The County of Maurienne (Comitatus Maurianensis; Comtât de Moryèna; Comté de Maurienne; Contea di Moriana) was a county in the Maurienne Valley of Upper Burgundy during the Middle Ages. Its seat was Saint-Jean-de-Maurienne.

In the 6th century, King Guntram raised the church of Maurienne into an episcopal see. In 753, Grifo was defeated by the forces of Pepin the Short in the valley on his way to Italy. The county was bestowed upon Humbert the White-Handed in 1032 for his assistance in Conrad the Salian's Italian campaigns against Aribert, archbishop of Milan. He was buried in Saint-Jean's cathedral. Along with Savoy proper (Sapaudia), this formed the nucleus of the county of Savoy which developed into the kingdoms of Sardinia and Italy under Humbert's dynasty. Maurienne continued to be noted in the formal titles of the Sardinian and Italian kings. During the unification of Italy, however, the Maurienne Valley itself was ceded to Napoleon III's France, where it now forms the commune of Saint-Jean-de-Maurienne.

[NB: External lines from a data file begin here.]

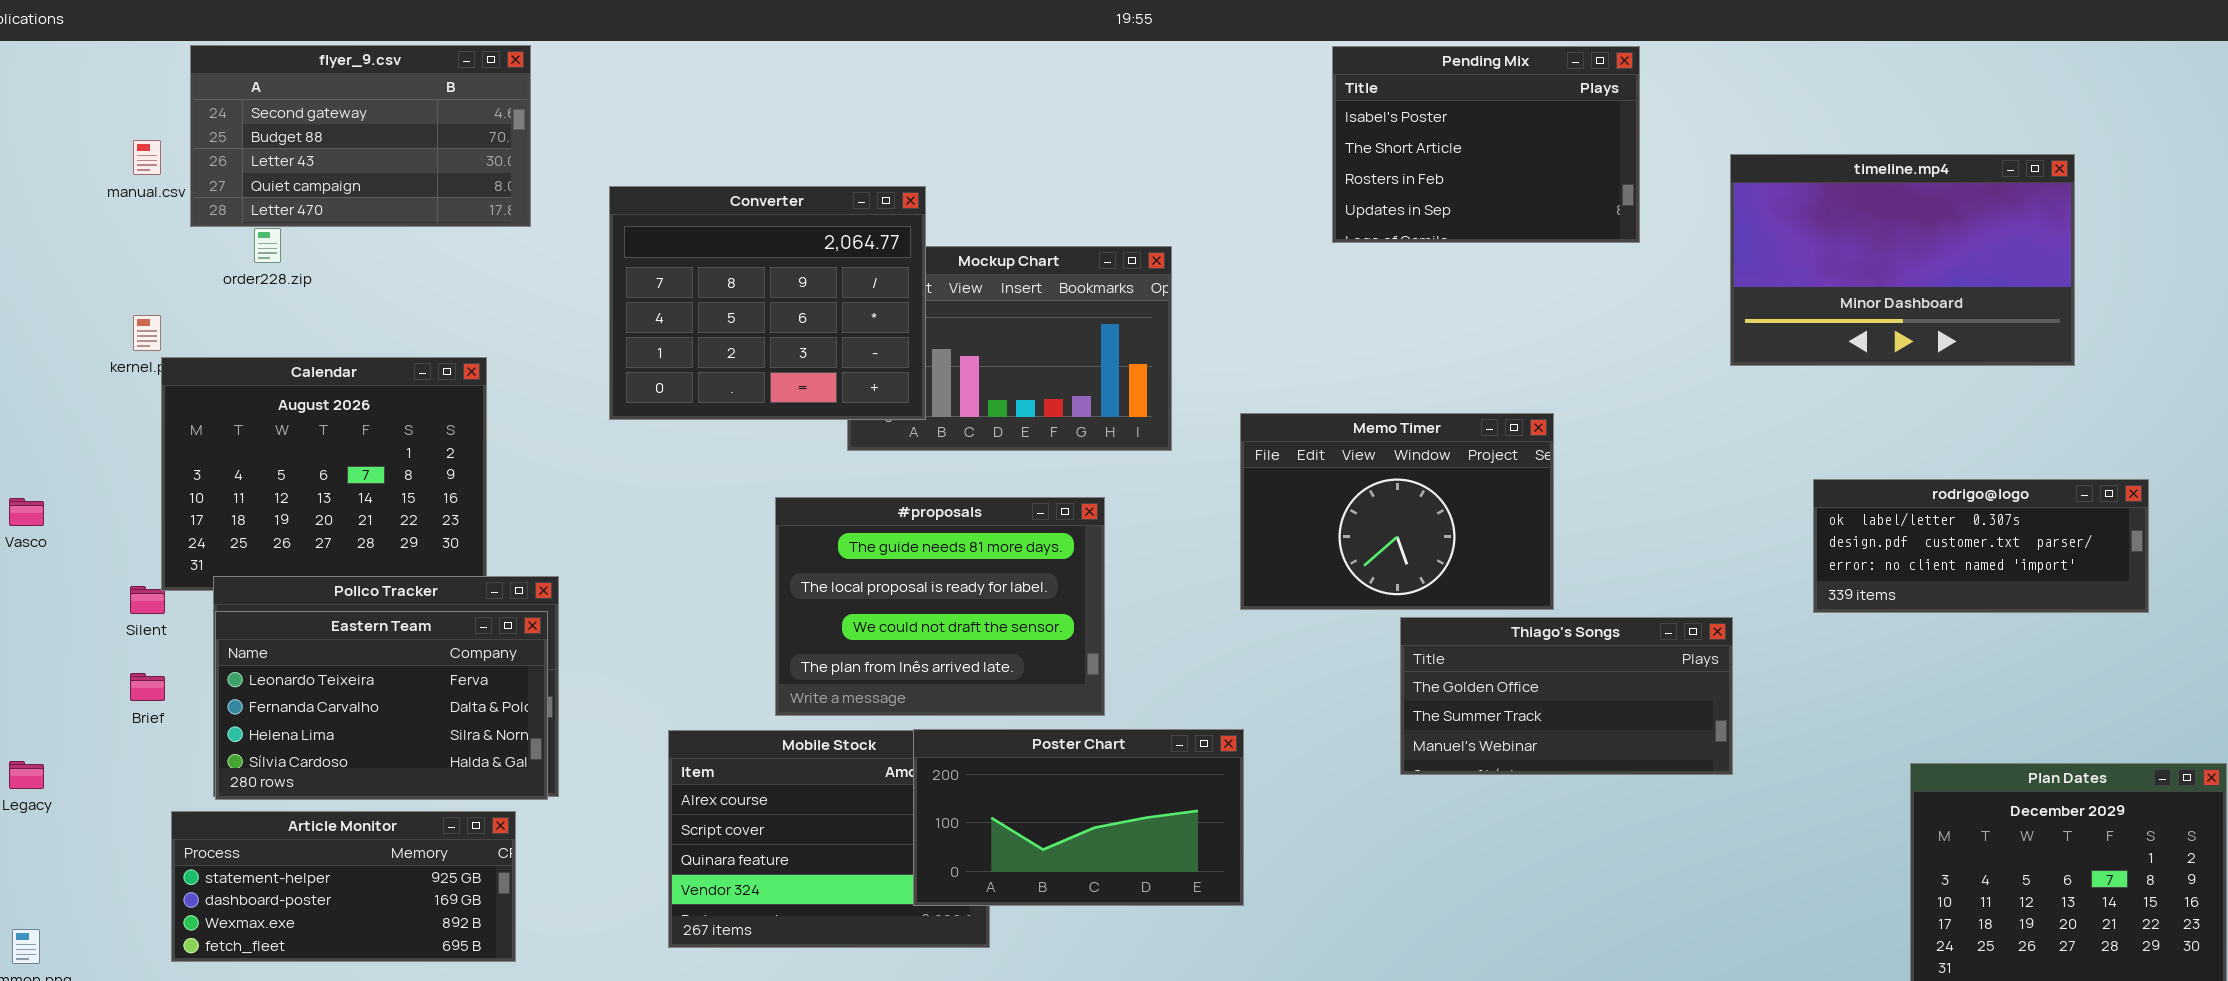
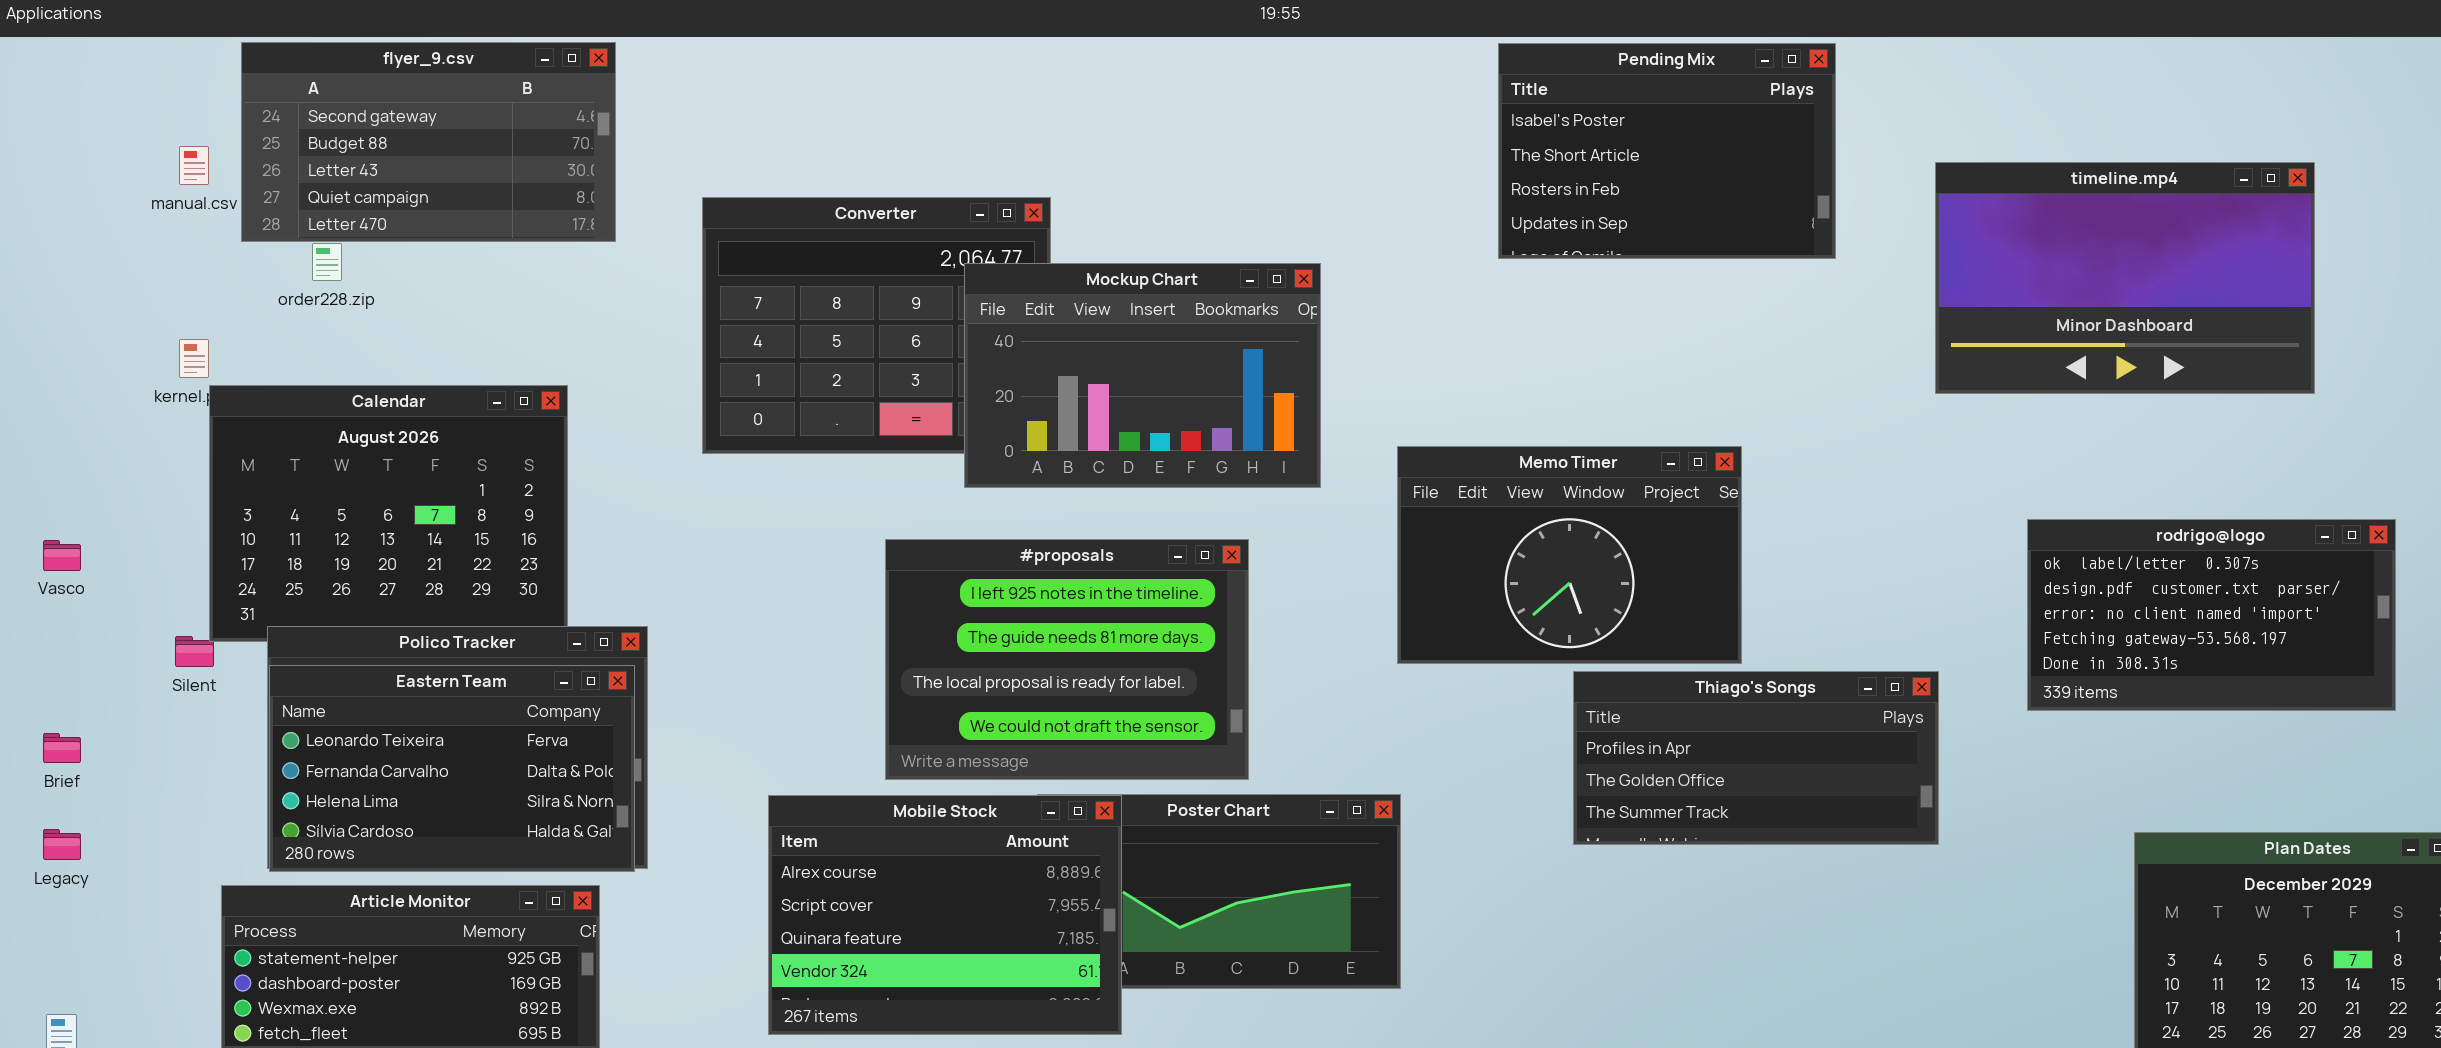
Mockup Chart: [847,246,1172,451] -> [964,263,1321,488], raised
rodrigo@logo: [1813,479,2149,613] -> [2027,519,2396,711], resized
#proposals: [775,497,1105,716] -> [885,539,1249,780], scrolled up 1 row
Thiago's Songs: [1400,617,1733,775] -> [1573,671,1939,845], scrolled up 1 row
Brief: [130,673,165,701] -> [43,733,81,763], moved
Mobile Stock: [668,730,990,948] -> [768,795,1122,1035], raised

Subordinate to the counts were hereditary viscounts at Aiguebelle and La Chambre, who held the power of low justice over their subjects. High justice (jurisdiction over capital crimes) was reserved to the counts. In 1240, the count acquired the estates of Pierre Guigue du Villar in order to better control access to the Col du Mont-Cenis. The counts also built a castle Hermillon, from which their castellans could monitor events in Saint-Jean-de-Maurienne, where the bishop held secular authority. From Hermillon the castellans also exacted tolls for the counts on travellers to and from Mont-Cenis.